**EXERCISE**
The response should consist of every line below, restated exactly, with no pictures.

**GIVEN DATA**
:::::
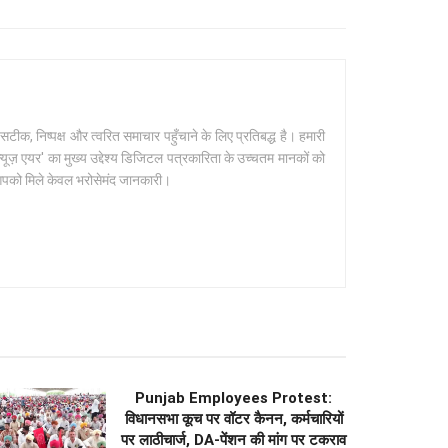
क, निष्पक्ष और त्वरित समाचार पहुँचाने के लिए प्रतिबद्ध है। हमारी
यूज़ एयर' का मुख्य उद्देश्य डिजिटल पत्रकारिता के उच्चतम मानकों को
 आपको मिले केवल भरोसेमंद जानकारी।
Punjab Employees Protest:
विधानसभा कूच पर वॉटर कैनन, कर्मचारियों
पर लाठीचार्ज, DA-पेंशन की मांग पर टकराव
:::::
**ANSWER BOX**
क, निष्पक्ष और त्वरित समाचार पहुँचाने के लिए प्रतिबद्ध है। हमारी
यूज़ एयर' का मुख्य उद्देश्य डिजिटल पत्रकारिता के उच्चतम मानकों को
 आपको मिले केवल भरोसेमंद जानकारी।
Punjab Employees Protest:
विधानसभा कूच पर वॉटर कैनन, कर्मचारियों
पर लाठीचार्ज, DA-पेंशन की मांग पर टकराव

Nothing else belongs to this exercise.